■ WORK INSTRUCTIONS
Output each entry verbatim. Leave the images out.

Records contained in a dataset
-----

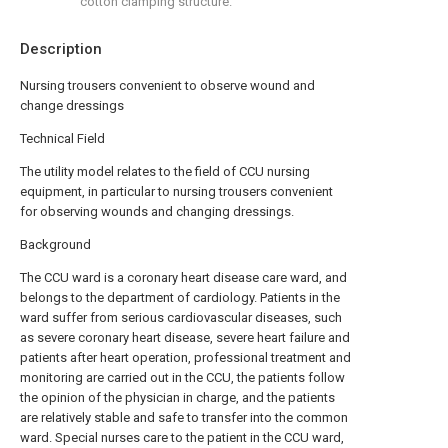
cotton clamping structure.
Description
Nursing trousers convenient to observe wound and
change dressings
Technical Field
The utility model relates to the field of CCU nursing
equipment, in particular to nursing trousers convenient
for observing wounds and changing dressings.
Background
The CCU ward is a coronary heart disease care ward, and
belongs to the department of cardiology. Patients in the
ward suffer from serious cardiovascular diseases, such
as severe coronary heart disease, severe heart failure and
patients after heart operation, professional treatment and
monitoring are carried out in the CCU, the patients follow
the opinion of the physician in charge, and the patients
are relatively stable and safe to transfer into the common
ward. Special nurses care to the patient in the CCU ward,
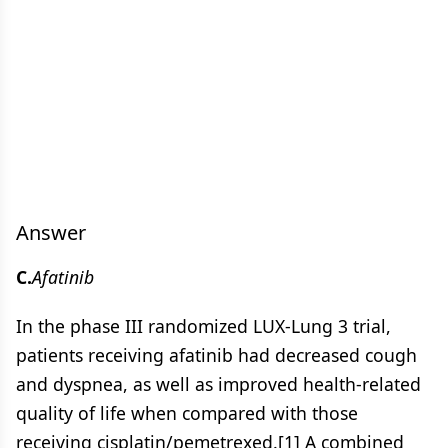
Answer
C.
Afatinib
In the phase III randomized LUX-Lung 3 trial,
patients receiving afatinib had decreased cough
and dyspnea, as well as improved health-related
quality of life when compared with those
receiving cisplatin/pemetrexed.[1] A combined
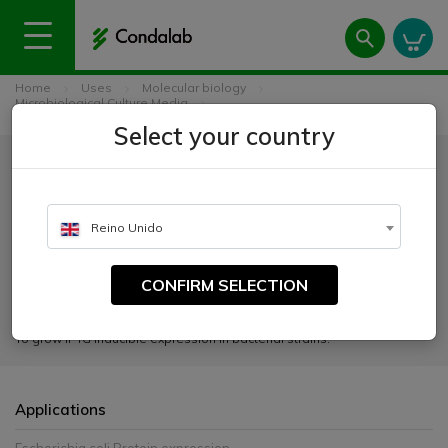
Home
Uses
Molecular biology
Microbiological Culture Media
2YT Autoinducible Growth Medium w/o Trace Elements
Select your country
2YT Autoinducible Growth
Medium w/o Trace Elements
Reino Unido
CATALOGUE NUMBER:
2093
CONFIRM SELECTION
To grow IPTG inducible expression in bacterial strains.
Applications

-----

■ ANSWER TO THE PROBLEM
cotton clamping structure.
Description
Nursing trousers convenient to observe wound and
change dressings
Technical Field
The utility model relates to the field of CCU nursing
equipment, in particular to nursing trousers convenient
for observing wounds and changing dressings.
Background
The CCU ward is a coronary heart disease care ward, and
belongs to the department of cardiology. Patients in the
ward suffer from serious cardiovascular diseases, such
as severe coronary heart disease, severe heart failure and
patients after heart operation, professional treatment and
monitoring are carried out in the CCU, the patients follow
the opinion of the physician in charge, and the patients
are relatively stable and safe to transfer into the common
ward. Special nurses care to the patient in the CCU ward,
Answer
C.
Afatinib
In the phase III randomized LUX-Lung 3 trial,
patients receiving afatinib had decreased cough
and dyspnea, as well as improved health-related
quality of life when compared with those
receiving cisplatin/pemetrexed.[1] A combined
Home
Uses
Molecular biology
Microbiological Culture Media
2YT Autoinducible Growth Medium w/o Trace Elements
Select your country
2YT Autoinducible Growth
Medium w/o Trace Elements
Reino Unido
CATALOGUE NUMBER:
2093
CONFIRM SELECTION
To grow IPTG inducible expression in bacterial strains.
Applications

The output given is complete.